Por otra parte, son muy frecuentes los diálogos que cuestionan puntos claves del patriarcado, por ejemplo, el mandato de la maternidad como central para la mujer. A nivel cosificación, como dice Sam Heughan en una entrevista, en la serie, el más cosificado de los cuerpos es el del hombre. Por eso es tan perfecta la escena en la que el que se desmaya en el momento del reencuentro, después de veinte años, es Jaime, no Claire. En las historias secundarias, se tocan otros temas con una mirada no romántica: la esclavitud, el genocidio amerindio, la homosexualidad, el conocimiento femenino perseguido en tiempo de los juicios contra las brujas.
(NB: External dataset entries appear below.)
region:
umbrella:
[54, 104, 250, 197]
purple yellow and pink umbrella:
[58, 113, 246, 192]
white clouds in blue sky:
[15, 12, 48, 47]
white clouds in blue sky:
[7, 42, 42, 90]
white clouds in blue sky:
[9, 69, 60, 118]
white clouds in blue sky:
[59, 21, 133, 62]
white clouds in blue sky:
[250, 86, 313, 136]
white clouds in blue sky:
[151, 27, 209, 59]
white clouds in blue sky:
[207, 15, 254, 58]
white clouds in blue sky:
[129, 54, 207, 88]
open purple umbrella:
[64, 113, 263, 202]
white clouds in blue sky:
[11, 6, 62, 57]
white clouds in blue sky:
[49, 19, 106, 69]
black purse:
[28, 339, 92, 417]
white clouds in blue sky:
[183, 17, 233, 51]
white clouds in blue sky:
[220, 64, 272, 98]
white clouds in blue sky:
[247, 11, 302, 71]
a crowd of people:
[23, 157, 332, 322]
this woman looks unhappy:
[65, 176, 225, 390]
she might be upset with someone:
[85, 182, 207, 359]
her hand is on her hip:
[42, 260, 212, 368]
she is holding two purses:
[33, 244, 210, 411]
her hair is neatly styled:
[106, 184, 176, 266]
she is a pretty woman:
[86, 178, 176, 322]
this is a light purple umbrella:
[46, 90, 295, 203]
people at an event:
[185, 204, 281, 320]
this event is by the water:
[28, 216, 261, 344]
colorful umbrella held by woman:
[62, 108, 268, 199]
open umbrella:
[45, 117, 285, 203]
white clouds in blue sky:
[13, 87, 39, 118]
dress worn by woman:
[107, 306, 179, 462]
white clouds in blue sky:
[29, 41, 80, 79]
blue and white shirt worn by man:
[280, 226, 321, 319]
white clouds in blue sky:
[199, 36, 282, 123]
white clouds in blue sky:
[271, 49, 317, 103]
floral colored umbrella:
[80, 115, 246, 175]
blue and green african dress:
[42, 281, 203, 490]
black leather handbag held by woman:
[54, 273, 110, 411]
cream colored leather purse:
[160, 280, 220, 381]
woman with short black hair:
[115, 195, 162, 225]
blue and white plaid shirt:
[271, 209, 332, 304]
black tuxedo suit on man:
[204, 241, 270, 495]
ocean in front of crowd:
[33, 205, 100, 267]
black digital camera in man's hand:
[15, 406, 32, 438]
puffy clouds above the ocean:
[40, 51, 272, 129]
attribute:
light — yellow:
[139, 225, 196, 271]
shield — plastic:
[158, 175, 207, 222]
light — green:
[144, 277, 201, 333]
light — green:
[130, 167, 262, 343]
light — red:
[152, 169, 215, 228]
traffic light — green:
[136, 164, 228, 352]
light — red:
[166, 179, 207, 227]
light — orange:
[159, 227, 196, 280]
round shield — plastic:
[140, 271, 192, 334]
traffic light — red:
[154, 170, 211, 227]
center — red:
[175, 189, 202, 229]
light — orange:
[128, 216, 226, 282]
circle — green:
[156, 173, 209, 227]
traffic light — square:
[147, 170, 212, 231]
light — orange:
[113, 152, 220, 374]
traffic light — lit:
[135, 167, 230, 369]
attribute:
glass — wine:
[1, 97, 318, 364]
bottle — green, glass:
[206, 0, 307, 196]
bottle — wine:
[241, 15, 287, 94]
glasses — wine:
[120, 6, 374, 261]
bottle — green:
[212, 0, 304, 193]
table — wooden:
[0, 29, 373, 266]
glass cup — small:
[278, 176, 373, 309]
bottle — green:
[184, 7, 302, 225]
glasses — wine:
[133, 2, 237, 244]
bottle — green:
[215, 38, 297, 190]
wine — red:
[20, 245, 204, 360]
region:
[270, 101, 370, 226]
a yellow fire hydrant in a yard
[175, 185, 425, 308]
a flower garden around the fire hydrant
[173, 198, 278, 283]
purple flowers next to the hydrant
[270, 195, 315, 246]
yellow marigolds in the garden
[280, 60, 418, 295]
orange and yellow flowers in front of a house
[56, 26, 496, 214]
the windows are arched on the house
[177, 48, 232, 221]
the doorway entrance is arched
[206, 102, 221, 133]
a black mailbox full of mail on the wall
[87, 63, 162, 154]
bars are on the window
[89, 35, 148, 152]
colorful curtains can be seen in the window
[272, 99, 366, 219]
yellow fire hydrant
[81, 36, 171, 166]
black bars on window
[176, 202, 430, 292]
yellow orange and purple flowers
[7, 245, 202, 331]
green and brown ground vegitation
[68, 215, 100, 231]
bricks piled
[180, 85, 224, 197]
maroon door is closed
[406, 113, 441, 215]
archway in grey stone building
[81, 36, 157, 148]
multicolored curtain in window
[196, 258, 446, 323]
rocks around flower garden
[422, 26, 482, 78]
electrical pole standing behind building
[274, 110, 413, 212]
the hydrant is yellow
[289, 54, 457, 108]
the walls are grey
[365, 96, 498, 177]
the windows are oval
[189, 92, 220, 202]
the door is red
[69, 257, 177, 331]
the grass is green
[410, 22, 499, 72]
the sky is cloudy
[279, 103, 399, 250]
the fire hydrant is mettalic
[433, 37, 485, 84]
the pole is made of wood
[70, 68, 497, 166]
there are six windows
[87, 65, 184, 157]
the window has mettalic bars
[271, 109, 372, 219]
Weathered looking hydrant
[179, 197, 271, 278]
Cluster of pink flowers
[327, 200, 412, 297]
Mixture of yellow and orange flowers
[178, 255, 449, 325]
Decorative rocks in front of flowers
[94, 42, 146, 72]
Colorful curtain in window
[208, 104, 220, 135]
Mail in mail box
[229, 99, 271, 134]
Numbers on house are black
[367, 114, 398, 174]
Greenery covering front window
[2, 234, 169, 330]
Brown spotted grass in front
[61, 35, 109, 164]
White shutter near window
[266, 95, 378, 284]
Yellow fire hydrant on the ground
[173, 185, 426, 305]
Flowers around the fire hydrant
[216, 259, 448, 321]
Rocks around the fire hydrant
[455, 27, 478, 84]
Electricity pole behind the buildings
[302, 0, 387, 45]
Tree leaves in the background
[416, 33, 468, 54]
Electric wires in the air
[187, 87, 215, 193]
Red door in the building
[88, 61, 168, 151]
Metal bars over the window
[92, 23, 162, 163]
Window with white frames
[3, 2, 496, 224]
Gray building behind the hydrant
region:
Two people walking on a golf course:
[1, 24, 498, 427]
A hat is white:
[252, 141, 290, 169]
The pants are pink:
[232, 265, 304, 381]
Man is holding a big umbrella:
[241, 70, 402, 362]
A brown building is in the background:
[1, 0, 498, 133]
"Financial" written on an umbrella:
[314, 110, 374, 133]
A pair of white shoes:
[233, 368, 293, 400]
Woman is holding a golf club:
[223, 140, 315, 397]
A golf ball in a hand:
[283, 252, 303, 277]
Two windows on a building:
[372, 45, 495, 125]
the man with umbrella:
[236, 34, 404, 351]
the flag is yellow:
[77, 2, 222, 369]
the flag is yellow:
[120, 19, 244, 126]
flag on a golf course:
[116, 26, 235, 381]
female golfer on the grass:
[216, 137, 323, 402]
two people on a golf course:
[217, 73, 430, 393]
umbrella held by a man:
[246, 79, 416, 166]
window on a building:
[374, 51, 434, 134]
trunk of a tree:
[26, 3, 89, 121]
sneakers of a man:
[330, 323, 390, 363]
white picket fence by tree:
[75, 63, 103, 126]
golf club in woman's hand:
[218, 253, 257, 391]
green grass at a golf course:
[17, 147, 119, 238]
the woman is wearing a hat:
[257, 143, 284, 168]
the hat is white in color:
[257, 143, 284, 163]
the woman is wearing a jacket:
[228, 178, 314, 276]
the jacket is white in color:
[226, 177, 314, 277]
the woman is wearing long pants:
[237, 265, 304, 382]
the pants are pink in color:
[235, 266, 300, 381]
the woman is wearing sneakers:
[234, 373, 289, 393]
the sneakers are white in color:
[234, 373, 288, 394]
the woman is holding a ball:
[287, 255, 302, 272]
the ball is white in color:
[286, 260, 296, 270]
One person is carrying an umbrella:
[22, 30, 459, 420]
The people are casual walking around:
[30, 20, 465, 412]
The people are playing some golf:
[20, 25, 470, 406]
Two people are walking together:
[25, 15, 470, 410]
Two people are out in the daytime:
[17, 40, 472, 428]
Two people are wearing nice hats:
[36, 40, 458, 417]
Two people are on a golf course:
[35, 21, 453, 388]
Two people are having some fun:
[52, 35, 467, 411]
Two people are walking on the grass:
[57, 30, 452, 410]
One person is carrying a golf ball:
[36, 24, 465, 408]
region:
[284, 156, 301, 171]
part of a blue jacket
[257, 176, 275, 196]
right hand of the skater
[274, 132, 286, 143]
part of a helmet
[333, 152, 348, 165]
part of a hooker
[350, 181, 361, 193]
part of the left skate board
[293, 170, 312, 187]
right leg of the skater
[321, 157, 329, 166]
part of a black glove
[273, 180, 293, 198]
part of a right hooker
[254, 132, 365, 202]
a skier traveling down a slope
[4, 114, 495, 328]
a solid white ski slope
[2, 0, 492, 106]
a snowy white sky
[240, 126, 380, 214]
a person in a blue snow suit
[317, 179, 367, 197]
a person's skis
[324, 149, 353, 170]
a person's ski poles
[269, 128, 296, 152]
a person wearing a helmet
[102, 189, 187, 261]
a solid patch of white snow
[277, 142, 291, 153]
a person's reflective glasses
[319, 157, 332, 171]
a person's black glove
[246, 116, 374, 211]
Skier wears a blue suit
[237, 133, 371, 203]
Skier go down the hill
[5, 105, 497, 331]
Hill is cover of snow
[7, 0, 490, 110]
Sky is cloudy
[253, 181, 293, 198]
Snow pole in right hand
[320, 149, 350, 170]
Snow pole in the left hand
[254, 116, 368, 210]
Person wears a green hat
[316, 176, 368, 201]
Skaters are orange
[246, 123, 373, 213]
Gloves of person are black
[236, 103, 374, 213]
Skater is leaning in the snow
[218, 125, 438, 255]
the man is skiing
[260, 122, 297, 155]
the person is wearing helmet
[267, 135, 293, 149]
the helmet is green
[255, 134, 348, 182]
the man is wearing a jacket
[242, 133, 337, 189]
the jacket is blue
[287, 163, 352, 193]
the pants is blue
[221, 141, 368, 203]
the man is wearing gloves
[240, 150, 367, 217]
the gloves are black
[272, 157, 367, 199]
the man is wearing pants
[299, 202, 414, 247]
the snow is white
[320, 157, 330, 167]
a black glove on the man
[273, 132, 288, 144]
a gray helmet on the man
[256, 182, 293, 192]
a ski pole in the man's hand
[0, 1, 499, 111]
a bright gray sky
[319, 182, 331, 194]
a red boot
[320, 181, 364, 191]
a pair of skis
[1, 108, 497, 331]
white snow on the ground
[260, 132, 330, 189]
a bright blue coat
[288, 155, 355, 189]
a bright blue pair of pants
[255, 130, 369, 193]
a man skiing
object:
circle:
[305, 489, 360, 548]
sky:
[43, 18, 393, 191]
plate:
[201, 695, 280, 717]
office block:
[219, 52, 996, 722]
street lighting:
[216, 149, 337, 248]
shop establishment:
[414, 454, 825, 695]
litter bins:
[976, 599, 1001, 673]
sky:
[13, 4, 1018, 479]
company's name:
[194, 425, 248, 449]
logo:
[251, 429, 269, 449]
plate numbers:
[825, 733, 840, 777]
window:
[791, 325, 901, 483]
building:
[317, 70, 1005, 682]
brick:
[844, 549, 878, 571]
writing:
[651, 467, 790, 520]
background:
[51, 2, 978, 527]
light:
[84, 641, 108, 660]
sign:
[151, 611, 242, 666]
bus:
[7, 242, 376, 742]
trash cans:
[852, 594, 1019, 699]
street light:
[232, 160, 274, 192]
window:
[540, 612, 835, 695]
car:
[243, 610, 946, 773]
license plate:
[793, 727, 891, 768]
El estereotipo sigue ahí, pero tiene los costados carcomidos.

De esa mezcla, nace lo que sentimos los (las) que seguimos la serie: un placer basado en esa mezcla extraña que nos ofrece, por un lado, una satisfacción fácil, apoyada en la promesa del “amor verdadero” y, por el otro, el planteo de ideas nuevas, liberadoras e interesantes, que cuestionan ese estereotipo sin destruirlo del todo. Por eso, el placer culposo: para momentos de desazón, la promesa falsa del príncipe encantador funciona bien como consuelo, sobre todo si al mismo tiempo se declara falsa. En esos momentos, Outlander nos hace bien porque es una serie fácil de ver que, de a ratos, se atreve a gritar contra lo fácil.